La alarma dejó de sonar y todos volvieron a sus hogares, acompañados uno a uno por el joven Francesco.

Francesco llegó a su casa, alejada del resto de vecinos. Le gustaba disfrutar de su soledad. Mojó un trapo para no desperdiciar mucha agua y eliminó la sangre reseca de su rostro. Para lavarse el pelo echó en un pequeño cuenco el líquido tan escaso, y empapando sus dedos, fue desprendiendo la que cubría sus cabellos.

La tarde había sido dura, demasiada lucha cuerpo a cuerpo, y se sentía exhausto. Enseguida fue presa del sueño.
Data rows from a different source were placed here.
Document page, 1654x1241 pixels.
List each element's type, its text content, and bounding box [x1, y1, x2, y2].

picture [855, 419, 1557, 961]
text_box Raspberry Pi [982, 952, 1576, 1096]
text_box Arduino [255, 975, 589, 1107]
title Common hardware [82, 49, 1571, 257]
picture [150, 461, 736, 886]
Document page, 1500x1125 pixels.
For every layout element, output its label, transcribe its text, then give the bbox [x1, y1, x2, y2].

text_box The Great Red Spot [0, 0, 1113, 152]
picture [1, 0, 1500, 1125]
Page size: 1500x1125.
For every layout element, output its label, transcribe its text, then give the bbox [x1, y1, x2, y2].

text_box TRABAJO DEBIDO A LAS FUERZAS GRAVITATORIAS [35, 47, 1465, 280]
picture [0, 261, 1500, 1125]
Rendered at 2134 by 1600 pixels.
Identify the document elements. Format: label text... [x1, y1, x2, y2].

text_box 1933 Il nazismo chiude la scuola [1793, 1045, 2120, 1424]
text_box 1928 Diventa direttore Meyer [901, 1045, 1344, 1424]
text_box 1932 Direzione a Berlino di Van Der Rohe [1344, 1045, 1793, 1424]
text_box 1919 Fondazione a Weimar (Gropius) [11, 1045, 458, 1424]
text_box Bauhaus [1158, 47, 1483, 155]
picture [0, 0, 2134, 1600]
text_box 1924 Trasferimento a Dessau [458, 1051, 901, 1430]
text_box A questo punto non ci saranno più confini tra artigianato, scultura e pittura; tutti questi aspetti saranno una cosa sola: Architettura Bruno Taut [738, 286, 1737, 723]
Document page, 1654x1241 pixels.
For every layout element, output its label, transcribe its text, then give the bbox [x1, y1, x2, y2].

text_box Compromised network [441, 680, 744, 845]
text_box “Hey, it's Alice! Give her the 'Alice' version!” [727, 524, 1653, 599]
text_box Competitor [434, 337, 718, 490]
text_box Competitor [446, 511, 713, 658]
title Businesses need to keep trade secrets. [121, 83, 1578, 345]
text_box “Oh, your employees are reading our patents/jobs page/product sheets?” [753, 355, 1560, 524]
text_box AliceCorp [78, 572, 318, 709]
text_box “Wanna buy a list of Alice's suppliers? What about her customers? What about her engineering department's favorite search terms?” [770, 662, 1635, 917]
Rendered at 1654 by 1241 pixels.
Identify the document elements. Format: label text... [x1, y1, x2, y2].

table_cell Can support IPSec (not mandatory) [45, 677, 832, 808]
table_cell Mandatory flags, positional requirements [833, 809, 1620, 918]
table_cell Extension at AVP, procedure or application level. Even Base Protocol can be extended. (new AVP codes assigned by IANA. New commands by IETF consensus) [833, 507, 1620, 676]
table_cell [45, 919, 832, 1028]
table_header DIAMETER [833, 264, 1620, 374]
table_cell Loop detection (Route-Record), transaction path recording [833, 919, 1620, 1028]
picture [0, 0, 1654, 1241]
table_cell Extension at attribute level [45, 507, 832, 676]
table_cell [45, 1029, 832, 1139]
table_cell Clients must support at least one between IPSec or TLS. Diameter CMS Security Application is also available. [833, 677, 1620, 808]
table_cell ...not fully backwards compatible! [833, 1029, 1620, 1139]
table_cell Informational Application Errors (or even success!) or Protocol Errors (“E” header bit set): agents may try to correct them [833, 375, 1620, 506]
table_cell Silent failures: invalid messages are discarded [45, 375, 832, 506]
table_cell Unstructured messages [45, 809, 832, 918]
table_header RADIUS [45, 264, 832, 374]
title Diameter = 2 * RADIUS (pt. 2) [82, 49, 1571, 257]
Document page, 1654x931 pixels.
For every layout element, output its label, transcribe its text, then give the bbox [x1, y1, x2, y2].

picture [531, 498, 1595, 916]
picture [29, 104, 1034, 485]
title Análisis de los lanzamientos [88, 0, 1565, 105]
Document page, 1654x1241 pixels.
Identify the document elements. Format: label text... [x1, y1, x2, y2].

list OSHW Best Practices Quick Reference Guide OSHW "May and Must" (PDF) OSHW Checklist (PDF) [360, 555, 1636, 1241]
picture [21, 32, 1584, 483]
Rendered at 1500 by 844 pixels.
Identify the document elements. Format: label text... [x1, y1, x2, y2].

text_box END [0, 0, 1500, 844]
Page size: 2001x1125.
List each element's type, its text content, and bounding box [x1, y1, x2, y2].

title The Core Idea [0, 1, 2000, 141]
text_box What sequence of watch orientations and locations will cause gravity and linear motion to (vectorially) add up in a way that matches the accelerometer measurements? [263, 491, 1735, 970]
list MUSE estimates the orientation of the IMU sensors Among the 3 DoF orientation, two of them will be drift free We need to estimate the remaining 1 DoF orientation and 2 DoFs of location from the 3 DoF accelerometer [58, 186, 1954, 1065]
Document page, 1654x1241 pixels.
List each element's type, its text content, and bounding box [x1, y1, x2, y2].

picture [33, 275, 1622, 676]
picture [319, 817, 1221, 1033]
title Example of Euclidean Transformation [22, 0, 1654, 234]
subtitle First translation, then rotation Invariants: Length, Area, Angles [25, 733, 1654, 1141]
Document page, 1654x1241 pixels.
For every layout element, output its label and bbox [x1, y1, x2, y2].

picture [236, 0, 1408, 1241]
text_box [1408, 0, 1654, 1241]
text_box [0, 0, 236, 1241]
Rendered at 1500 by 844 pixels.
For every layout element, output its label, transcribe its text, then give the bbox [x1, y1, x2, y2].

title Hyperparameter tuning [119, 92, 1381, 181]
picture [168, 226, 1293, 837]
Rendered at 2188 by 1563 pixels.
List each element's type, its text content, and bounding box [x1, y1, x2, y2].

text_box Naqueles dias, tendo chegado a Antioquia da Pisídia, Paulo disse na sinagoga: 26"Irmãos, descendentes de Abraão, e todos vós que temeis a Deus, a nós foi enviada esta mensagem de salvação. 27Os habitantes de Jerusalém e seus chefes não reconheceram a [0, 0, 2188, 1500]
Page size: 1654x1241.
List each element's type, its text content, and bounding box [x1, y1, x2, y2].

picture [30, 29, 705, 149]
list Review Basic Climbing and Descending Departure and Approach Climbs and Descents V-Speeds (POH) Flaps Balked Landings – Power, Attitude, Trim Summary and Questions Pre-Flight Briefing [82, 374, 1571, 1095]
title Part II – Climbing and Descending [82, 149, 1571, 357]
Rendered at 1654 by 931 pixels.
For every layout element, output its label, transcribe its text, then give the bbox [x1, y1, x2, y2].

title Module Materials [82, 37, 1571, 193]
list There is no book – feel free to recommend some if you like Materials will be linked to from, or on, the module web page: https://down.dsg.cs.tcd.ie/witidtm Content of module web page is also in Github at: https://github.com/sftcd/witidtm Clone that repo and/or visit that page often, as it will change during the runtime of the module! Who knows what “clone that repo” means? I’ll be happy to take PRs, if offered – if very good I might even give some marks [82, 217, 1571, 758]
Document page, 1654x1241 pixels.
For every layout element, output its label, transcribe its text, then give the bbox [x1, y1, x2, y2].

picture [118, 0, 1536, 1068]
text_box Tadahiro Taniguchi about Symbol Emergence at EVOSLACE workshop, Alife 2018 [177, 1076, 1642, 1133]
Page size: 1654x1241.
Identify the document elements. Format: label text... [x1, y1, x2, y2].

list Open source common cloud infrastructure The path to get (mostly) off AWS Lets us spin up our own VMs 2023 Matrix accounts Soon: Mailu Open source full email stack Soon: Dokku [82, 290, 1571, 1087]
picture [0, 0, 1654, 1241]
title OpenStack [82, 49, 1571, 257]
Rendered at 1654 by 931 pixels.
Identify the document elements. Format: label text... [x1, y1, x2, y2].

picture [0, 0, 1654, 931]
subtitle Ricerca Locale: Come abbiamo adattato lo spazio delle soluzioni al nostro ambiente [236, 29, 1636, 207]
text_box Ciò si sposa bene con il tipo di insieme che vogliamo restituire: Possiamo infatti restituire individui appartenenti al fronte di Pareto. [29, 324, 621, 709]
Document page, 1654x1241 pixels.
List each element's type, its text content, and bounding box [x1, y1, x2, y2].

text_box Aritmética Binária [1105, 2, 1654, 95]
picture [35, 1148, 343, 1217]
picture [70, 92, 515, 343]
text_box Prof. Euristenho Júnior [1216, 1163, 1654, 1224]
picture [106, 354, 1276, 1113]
El sonido de la alarma despertó a los diez habitantes del pueblo antes del amanecer. Los ancianos, con la velocidad de la que fueron capaces, acudieron a la iglesia; y Francesco, aún agotado, corrió por la ladera para proteger a su gente y a su hogar.

Cuando llegó abajo, el olor de todos los cadáveres -que aún no había tenido tiempo de esconder- le sacudió de golpe, y se despertó, pues avanzaba adormilado sin apenas pensar en lo que estaba haciendo.

Los hombres que se acercaban miraban horrorizados el espectáculo que el suelo les mostraba: cuerpos separados de sus miembros a golpe de espada, cabezas que habían rodado quedando todas apiladas allí donde la pendiente las llevaba. Aquellos hombres que venían a por aquello que consideraban suyo, frenaron su caminar de golpe, y observaron, desde una distancia prudencial, al joven que caminaba hacia ellos.

En sus mentes se crearon historias aterradoras mientras esperaban que algo sobrenatural se abalanzase sobre ellos. La leyenda contaba que algunos pueblos eran protegidos por un monstruo capaz de romper en dos a un hombre con sus propias manos. Los que acudían sin escrúpulos a robar a los pueblos todo lo que podían, los mismos que habían acrecentado aquella leyenda, generando terror en los pocos habitantes que poblaban la tierra y utilizando esa historia, haciéndoles creer que los protegían de los monstruos que la naturaleza había creado, avisando con una alarma cuando salían de sus cuevas, y como cobardes robaban a los ingenuos ciudadanos, ahora se encontraban frente a frente con aquel que nada temía, con el joven que había descubierto hacía tiempo las mentiras de aquel poder impuesto.

Todos estaban paralizados, observando los ojos cambiantes del asesino más despiadado. Y no era más que su miedo, y los rayos del amanecer que hacían tornar sus ojos de color, pues Francesco tan solo era un hombre normal, asesino, sí, pero nada sobrenatural. Un hombre con agallas y con una gran espada afilada, capaz de cortar de un solo movimiento cualquier miembro que se cruzara en su camino. Y ese día, con los cadáveres desmembrados adornando el lugar, y con el olvido de un cansado Francesco, pues las batallas nunca sucedían en tan pocas horas; ese día, la leyenda se hizo realidad, pues Francesco olvidó recoger su espada, dirigiéndose desarmado hacia varios hombres.

El cabecilla del grupo dio un paso atrás, y el joven empezó a correr hacia él blandiendo su espada; pero ellos solo veían la realidad: un hombre que les atacaba con sus propias manos. Todos huyeron corriendo, y la leyenda tomó rostro, pues los presentes aseguraron ver cómo un monstruo había separado con sus propias manos, brazos y piernas del tronco de su jefe.

Francesco frenó en seco cuando, ante sus pies, el hombre se desmayó.